▶ TEXTO DE ORIGEN
La reposición o uso de la celosía de la Mezquita sigue en el aire a un mes de la Cuaresma

La ‘Borriquita’, en el interior de la Mezquita Catedral

El 2 de marzo arranca la Cuaresma. El 10 de abril será Domingo de Ramos. Las cofradías se preparan, con incertidumbre, para la Semana Santa. Algunas cuadrillas de costaleros han retomado los ensayos, al igual que ya lo han hecho las bandas de Semana Santa. Pero lo que sigue sin estar claro es qué va a pasar con la segunda puerta de la Mezquita Catedral. ¿Se podrá usar? ¿Se repondrá? ¿Afectará a la carrera oficial en el Patio de los Naranjos?

Este viernes, la Fiscalía Provincial de Córdoba comunicaba el archivo de las diligencias de investigación abiertas para determinar si ha habido responsabilidad penal en la autorización de 2015 que firmó la Consejería de Cultura para permitir la retirada de la cuarta celosía de Rafael de la Hoz en el muro norte de la Mezquita. Esta retirada se hizo para añadir un nuevo uso al monumento: facilitar el tránsito de procesiones en el interior del templo durante la Semana Santa. En su archivo, la Fiscalía recuerda que el proceso en el Contencioso Administrativo cuenta con una sentencia que es firme: la nulidad de la autorización para la retirada de la celosía. Pero, en la práctica, ¿qué significa?

Según ha podido saber este periódico, tanto la Gerencia Municipal de Urbanismo del Ayuntamiento, como la Delegación de Cultura de la Junta y el Cabildo Catedralicio están buscando una respuesta, pero de momento no la encuentran. La sentencia, ratificada por el Tribunal Supremo, no ordena la reposición de la celosía, sino que anula la autorización para retirarla. Es decir, el proceso administrativo debería volver al punto de partida de 2015, pero hay un problema: la celosía ya no está, se cortó en diez pedazos, sus restos están en un almacén y reponerla es de todo menos fácil.

Ahora mismo, el vano sigue abierto en el muro norte de la Mezquita y tapaco con un vinilo, una fotografía gigante de la celosía retirada. Urbanismo se inclina más por la opción Sagunto. En los noventa, un diputado del PP denunció al alcalde del PSOE y a la Consejería de Cultura de la Comunidad Valenciana (también socialista) por la restauración del teatro romano de esta localidad. La restauración fue una reconstrucción (algo prohibido en la Ley de Patrimonio). El objetivo era poder usar el antiguo teatro como espacio escénico. Tras una lucha de décadas, los juzgados le dieron la razón al diputado del PP. Pero finalmente se impuso una tesis: destruir lo construido iba a ser peor que dejarlo todo como estaba. Así que el teatro romano de Sagunto está hoy tal y como lo construyó el antiguo ayuntamiento socialista. Eso sí, la única victoria del diputado del PP fue judicial.

▶ ENTRADAS DE LA LISTA
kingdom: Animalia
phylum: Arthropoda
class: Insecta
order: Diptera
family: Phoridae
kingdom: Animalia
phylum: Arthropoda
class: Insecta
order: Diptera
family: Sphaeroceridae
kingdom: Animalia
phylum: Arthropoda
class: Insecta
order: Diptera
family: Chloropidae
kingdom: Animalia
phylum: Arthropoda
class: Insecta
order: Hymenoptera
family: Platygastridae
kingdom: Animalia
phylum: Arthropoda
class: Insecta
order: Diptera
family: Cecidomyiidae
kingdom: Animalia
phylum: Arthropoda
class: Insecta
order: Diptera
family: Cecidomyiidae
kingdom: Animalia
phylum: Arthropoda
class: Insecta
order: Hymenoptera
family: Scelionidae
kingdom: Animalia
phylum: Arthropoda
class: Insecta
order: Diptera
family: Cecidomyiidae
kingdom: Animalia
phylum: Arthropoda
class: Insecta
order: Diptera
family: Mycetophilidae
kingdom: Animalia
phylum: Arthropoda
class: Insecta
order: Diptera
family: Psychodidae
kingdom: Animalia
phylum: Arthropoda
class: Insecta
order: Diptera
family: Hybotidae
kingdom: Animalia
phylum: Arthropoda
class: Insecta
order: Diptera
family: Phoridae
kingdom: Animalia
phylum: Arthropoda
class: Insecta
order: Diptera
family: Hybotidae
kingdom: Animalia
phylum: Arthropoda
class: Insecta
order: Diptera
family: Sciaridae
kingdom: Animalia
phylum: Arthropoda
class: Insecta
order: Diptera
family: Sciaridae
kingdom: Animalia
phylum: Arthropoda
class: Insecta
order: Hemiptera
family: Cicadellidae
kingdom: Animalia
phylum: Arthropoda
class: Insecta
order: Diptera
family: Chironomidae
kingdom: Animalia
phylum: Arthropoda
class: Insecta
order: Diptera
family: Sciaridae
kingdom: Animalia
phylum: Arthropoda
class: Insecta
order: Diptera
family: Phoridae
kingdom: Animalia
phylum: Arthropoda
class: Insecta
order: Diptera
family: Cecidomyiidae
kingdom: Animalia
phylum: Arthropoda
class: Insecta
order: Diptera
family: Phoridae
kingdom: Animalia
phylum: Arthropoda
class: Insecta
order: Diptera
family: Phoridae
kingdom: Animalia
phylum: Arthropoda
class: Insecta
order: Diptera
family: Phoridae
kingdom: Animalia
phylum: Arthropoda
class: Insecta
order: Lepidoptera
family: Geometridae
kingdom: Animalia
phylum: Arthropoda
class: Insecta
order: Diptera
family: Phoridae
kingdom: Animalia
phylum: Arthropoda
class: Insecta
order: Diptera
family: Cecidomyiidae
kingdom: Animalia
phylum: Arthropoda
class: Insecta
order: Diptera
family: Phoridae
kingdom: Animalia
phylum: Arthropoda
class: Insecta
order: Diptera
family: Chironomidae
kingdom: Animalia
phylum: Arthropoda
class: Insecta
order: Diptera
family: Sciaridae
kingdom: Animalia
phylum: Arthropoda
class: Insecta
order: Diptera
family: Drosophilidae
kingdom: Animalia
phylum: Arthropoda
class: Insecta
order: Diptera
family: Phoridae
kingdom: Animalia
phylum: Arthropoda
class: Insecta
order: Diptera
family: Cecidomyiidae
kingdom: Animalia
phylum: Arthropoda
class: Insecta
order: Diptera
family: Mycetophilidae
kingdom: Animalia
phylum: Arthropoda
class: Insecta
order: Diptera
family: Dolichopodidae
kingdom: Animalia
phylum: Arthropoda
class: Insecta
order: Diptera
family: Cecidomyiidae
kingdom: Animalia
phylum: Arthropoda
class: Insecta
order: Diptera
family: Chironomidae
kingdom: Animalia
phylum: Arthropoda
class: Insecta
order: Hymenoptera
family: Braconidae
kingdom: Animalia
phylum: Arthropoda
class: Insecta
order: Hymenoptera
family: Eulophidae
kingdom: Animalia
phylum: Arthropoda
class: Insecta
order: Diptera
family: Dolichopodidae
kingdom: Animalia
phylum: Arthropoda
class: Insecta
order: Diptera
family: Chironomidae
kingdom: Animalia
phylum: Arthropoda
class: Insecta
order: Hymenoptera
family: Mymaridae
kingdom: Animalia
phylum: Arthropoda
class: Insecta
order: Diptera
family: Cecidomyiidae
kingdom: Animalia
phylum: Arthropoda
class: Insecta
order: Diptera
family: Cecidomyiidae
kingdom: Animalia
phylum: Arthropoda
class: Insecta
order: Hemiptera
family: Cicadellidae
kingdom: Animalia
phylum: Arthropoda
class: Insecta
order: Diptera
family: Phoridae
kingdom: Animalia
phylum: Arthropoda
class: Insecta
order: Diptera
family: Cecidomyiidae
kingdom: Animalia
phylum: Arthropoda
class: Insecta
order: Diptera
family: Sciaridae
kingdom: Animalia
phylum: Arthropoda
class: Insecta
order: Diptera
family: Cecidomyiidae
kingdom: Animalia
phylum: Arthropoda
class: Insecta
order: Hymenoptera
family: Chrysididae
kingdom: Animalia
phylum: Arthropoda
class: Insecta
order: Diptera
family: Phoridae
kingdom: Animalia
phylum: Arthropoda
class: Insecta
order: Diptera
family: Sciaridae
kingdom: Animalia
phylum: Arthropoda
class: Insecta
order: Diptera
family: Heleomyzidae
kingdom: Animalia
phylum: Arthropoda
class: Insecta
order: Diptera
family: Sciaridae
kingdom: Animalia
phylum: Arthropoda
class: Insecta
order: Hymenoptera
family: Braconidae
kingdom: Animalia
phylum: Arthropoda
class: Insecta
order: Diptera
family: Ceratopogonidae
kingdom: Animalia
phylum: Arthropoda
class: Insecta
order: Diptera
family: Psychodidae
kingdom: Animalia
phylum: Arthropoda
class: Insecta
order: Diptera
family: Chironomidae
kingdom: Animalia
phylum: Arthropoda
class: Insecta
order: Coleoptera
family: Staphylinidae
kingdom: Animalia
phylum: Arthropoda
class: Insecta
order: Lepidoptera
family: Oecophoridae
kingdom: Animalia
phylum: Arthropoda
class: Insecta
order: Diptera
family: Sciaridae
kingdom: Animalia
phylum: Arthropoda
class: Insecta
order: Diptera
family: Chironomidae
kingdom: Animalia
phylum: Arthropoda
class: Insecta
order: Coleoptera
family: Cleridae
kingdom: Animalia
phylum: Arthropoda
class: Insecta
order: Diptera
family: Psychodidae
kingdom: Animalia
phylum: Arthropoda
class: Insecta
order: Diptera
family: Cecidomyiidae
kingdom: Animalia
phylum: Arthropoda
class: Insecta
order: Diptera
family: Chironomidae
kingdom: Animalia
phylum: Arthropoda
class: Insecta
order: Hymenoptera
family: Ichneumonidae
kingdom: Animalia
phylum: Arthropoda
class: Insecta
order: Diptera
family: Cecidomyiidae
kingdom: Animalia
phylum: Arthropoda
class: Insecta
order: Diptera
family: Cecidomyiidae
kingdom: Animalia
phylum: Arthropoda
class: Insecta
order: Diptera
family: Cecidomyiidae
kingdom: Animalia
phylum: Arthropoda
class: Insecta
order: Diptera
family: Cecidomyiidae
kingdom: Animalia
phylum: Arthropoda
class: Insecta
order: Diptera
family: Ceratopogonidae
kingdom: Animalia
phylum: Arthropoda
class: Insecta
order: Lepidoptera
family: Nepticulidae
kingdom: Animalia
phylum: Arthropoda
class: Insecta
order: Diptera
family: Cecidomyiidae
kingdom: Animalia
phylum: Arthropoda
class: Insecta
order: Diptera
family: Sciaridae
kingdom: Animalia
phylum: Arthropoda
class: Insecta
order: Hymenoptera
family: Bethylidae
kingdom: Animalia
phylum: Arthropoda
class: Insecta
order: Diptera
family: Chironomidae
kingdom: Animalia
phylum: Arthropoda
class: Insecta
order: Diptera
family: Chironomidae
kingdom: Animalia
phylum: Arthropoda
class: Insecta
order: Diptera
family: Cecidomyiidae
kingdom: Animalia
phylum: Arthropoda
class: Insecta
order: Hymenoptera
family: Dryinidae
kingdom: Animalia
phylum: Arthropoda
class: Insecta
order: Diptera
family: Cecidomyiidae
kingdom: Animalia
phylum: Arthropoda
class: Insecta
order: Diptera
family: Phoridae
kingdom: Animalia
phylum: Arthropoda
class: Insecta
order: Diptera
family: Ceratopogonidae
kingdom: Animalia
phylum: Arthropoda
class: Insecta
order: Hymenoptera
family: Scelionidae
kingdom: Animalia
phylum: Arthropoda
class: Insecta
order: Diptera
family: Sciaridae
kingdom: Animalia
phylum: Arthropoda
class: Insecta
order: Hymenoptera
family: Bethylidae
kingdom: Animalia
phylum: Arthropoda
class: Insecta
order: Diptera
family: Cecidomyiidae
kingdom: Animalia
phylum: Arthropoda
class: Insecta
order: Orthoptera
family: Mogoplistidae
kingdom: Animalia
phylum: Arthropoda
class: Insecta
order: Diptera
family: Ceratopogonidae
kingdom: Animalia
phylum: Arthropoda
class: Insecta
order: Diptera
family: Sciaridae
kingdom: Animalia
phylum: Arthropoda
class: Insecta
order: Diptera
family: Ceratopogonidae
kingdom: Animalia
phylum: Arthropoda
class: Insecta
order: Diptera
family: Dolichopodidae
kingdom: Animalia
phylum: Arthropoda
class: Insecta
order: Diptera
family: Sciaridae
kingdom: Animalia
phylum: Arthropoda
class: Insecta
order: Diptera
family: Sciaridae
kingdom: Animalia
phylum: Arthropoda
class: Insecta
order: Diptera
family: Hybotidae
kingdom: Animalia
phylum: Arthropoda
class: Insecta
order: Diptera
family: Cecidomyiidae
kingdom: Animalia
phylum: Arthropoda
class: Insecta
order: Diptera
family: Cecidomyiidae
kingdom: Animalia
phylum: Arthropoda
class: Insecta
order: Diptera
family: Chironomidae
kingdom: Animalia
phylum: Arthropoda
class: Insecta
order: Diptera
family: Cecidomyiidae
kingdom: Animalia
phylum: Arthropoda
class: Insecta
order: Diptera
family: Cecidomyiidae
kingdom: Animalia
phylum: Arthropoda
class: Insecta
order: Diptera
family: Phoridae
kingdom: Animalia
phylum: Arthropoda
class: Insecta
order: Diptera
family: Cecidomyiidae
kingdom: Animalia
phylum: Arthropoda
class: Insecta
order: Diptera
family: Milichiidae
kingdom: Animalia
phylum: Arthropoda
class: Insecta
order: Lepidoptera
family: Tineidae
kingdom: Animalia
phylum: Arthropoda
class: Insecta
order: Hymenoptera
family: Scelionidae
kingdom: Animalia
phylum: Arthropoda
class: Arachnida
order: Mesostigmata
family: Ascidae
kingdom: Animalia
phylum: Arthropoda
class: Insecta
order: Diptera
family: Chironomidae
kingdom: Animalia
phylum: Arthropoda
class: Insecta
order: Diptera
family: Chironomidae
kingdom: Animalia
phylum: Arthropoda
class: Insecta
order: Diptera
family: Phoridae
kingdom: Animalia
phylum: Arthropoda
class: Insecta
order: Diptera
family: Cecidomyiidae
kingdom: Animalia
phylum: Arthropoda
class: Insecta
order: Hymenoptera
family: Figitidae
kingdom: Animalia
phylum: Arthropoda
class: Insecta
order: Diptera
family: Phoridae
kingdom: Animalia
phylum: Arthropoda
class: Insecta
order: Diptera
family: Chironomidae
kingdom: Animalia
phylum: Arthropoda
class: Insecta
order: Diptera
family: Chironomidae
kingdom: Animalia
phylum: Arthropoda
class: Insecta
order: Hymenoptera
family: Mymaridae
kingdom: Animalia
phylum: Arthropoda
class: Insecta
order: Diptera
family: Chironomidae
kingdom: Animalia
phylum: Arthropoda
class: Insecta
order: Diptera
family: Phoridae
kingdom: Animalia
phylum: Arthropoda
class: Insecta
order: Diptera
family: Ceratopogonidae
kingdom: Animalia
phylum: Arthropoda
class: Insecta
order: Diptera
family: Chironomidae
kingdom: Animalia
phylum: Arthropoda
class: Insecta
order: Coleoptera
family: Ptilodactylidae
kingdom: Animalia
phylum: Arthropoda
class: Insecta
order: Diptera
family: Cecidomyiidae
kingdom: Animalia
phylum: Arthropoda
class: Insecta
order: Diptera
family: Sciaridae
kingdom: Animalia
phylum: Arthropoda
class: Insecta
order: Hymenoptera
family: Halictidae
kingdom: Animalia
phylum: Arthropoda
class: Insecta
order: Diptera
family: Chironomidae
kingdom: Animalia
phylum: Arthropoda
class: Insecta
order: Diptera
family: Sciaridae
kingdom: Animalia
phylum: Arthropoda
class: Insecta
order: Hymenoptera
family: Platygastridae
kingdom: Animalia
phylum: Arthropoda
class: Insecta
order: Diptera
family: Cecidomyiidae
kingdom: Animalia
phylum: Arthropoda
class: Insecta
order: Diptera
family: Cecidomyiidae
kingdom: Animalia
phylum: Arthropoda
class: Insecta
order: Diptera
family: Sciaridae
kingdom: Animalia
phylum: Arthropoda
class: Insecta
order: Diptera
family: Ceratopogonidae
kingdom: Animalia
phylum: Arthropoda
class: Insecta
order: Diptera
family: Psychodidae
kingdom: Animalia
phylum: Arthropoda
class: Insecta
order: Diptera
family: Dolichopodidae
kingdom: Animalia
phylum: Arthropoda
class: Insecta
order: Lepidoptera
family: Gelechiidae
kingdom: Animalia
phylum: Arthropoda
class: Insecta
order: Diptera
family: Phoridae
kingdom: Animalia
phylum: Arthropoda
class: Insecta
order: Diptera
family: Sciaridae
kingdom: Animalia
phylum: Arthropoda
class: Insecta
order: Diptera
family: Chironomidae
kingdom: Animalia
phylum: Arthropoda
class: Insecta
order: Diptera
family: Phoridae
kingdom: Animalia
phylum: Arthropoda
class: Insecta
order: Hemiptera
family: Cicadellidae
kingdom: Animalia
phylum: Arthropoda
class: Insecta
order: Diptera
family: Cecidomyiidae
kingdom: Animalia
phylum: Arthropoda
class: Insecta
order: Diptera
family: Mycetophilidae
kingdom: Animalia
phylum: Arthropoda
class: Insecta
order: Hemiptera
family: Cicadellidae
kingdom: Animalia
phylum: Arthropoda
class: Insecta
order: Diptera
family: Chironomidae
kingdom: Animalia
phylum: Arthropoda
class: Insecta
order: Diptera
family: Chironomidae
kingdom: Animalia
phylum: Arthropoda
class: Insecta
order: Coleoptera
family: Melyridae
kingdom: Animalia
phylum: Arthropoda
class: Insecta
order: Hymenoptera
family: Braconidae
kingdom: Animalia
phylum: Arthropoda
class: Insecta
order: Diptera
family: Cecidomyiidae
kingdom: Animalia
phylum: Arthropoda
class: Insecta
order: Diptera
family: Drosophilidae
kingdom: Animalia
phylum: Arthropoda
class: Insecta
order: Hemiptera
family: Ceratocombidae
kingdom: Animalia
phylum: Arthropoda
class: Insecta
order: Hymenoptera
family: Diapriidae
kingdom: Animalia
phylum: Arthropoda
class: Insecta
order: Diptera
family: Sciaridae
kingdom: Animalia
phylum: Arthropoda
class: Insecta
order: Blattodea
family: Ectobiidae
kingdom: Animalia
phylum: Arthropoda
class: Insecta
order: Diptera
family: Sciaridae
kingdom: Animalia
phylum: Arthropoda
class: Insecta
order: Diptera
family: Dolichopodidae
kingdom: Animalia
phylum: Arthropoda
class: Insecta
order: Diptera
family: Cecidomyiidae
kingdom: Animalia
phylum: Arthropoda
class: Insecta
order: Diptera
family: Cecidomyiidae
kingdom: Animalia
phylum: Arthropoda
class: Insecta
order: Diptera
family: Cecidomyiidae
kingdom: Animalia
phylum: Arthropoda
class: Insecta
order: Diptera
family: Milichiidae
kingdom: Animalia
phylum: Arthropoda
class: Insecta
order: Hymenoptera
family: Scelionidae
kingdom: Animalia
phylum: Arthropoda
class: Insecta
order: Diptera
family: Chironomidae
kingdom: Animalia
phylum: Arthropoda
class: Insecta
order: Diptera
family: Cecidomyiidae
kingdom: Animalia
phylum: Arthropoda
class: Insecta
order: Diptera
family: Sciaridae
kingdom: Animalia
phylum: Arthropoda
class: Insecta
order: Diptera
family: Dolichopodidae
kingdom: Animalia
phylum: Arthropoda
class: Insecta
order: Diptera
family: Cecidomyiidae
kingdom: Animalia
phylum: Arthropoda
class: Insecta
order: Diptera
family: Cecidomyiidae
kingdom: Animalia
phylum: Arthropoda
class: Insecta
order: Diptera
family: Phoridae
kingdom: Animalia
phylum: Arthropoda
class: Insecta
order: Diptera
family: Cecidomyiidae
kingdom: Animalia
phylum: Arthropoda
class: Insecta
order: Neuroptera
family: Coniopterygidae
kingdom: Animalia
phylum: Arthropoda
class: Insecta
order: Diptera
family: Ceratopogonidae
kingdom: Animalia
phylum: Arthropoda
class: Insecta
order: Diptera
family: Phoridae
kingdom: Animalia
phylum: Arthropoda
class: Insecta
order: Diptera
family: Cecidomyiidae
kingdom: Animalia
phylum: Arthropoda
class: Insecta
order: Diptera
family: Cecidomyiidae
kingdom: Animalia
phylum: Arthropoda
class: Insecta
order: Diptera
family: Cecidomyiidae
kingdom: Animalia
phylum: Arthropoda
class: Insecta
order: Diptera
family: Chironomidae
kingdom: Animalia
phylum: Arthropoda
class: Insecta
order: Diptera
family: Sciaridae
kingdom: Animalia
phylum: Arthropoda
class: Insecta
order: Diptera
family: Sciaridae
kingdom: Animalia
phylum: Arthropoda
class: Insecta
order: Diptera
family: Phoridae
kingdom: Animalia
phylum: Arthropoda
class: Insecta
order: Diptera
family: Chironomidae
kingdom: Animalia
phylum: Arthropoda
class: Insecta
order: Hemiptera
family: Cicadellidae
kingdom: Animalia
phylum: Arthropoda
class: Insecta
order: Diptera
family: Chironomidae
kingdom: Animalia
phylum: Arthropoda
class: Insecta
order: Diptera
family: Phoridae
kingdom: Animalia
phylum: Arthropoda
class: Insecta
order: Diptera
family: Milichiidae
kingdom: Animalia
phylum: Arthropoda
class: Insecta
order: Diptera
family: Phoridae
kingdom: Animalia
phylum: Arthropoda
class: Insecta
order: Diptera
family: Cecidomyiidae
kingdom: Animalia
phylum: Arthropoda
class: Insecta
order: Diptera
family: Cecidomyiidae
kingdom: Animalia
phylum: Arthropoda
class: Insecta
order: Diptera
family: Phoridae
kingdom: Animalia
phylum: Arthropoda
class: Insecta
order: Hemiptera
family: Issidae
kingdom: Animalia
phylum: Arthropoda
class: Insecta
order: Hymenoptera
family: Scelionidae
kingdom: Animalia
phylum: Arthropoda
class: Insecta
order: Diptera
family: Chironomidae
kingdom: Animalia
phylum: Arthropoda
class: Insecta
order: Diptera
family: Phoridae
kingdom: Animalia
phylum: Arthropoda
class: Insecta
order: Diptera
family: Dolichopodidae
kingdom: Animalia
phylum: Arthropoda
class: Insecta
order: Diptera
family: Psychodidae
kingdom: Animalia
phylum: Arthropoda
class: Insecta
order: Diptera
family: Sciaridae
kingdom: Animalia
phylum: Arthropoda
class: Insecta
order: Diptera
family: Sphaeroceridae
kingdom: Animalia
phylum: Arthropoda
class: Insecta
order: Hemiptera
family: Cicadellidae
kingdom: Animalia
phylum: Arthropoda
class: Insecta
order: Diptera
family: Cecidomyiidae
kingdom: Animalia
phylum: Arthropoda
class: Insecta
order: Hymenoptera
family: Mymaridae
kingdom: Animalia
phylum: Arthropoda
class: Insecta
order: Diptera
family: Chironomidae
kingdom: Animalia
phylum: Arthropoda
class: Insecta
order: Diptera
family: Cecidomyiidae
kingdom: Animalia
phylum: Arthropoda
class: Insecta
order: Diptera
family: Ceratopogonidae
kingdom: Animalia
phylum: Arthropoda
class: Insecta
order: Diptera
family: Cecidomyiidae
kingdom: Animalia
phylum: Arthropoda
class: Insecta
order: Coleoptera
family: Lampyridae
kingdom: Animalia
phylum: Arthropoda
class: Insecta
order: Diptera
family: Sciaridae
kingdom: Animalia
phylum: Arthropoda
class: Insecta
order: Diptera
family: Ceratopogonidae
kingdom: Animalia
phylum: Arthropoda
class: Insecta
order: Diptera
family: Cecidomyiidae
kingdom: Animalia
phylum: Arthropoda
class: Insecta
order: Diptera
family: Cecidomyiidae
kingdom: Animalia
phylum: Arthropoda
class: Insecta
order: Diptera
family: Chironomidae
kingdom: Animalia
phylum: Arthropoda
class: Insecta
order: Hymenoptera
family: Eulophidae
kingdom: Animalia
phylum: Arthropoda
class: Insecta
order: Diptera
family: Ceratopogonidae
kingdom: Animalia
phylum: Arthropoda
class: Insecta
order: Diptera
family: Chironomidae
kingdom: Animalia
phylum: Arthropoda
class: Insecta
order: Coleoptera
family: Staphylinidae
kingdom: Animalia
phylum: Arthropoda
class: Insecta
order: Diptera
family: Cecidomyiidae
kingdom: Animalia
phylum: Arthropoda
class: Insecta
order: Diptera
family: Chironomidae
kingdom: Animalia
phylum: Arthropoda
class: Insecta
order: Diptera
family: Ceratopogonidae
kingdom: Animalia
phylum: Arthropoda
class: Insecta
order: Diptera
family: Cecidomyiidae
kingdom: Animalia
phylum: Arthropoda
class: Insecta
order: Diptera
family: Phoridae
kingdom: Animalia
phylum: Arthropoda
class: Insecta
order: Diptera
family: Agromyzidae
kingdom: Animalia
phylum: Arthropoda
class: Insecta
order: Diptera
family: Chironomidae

▶ ACCIONES REQUERIDAS
**1)** Reproduce sin cambios el fragmento del artículo sobre la celosía de la Mezquita que empieza con las palabras que contienen "La reposición o" y termina con "de los Naranjos?".
**2)** Por favor, resume en menos palabras el párrafo del artículo sobre la celosía de la Mezquita que comienza con "Según ha podido saber este periódico", conservando sus datos principales.
**3)** Según el artículo sobre la celosía de la Mezquita, ¿qué tapa ahora el vano abierto en el muro norte?

▶ RESULTADOS ESPERADOS
**1)**
La reposición o uso de la celosía de la Mezquita sigue en el aire a un mes de la Cuaresma

La ‘Borriquita’, en el interior de la Mezquita Catedral

El 2 de marzo arranca la Cuaresma. El 10 de abril será Domingo de Ramos. Las cofradías se preparan, con incertidumbre, para la Semana Santa. Algunas cuadrillas de costaleros han retomado los ensayos, al igual que ya lo han hecho las bandas de Semana Santa. Pero lo que sigue sin estar claro es qué va a pasar con la segunda puerta de la Mezquita Catedral. ¿Se podrá usar? ¿Se repondrá? ¿Afectará a la carrera oficial en el Patio de los Naranjos?

**2)** La Gerencia Municipal de Urbanismo, la Delegación de Cultura de la Junta y el Cabildo Catedralicio buscan una respuesta, pero aún no la encuentran. La sentencia, ratificada por el Tribunal Supremo, anula la autorización para retirar la celosía, pero no ordena reponerla. El proceso debería volver al punto de 2015. Sin embargo, la celosía se cortó en diez pedazos, sus restos están en un almacén y reponerla es muy difícil.

**3)** Un vinilo con una fotografía gigante de la celosía retirada.